▶ DATA EXTRACT
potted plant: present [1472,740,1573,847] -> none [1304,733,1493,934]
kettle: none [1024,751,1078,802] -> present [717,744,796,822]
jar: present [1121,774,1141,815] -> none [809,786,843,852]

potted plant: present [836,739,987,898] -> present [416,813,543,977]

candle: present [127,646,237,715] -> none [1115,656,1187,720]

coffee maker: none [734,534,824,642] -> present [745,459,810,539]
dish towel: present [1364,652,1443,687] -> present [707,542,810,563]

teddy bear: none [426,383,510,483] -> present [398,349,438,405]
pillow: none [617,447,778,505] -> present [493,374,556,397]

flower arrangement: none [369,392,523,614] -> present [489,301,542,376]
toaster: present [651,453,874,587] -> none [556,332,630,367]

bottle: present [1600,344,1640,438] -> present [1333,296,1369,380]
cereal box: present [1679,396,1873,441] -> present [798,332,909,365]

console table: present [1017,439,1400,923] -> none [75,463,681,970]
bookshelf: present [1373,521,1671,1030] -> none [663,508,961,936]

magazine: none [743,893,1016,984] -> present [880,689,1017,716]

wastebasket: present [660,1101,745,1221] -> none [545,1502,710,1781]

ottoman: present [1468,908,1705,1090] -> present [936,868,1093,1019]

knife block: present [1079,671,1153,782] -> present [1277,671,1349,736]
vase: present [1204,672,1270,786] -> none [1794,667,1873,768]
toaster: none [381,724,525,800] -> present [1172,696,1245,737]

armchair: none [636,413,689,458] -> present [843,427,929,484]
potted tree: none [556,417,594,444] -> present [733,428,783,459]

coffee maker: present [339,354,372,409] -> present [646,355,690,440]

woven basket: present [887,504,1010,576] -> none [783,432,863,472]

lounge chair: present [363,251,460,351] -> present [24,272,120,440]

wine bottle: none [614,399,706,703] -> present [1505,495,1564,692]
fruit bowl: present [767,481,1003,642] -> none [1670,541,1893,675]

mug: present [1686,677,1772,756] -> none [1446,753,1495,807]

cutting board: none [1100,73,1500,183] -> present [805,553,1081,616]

▶ REQUEST
Restate the data word for word, leaving nothing out.

▶ ANSWER BELOW
potted plant: present [1472,740,1573,847] -> none [1304,733,1493,934]
kettle: none [1024,751,1078,802] -> present [717,744,796,822]
jar: present [1121,774,1141,815] -> none [809,786,843,852]

potted plant: present [836,739,987,898] -> present [416,813,543,977]

candle: present [127,646,237,715] -> none [1115,656,1187,720]

coffee maker: none [734,534,824,642] -> present [745,459,810,539]
dish towel: present [1364,652,1443,687] -> present [707,542,810,563]

teddy bear: none [426,383,510,483] -> present [398,349,438,405]
pillow: none [617,447,778,505] -> present [493,374,556,397]

flower arrangement: none [369,392,523,614] -> present [489,301,542,376]
toaster: present [651,453,874,587] -> none [556,332,630,367]

bottle: present [1600,344,1640,438] -> present [1333,296,1369,380]
cereal box: present [1679,396,1873,441] -> present [798,332,909,365]

console table: present [1017,439,1400,923] -> none [75,463,681,970]
bookshelf: present [1373,521,1671,1030] -> none [663,508,961,936]

magazine: none [743,893,1016,984] -> present [880,689,1017,716]

wastebasket: present [660,1101,745,1221] -> none [545,1502,710,1781]

ottoman: present [1468,908,1705,1090] -> present [936,868,1093,1019]

knife block: present [1079,671,1153,782] -> present [1277,671,1349,736]
vase: present [1204,672,1270,786] -> none [1794,667,1873,768]
toaster: none [381,724,525,800] -> present [1172,696,1245,737]

armchair: none [636,413,689,458] -> present [843,427,929,484]
potted tree: none [556,417,594,444] -> present [733,428,783,459]

coffee maker: present [339,354,372,409] -> present [646,355,690,440]

woven basket: present [887,504,1010,576] -> none [783,432,863,472]

lounge chair: present [363,251,460,351] -> present [24,272,120,440]

wine bottle: none [614,399,706,703] -> present [1505,495,1564,692]
fruit bowl: present [767,481,1003,642] -> none [1670,541,1893,675]

mug: present [1686,677,1772,756] -> none [1446,753,1495,807]

cutting board: none [1100,73,1500,183] -> present [805,553,1081,616]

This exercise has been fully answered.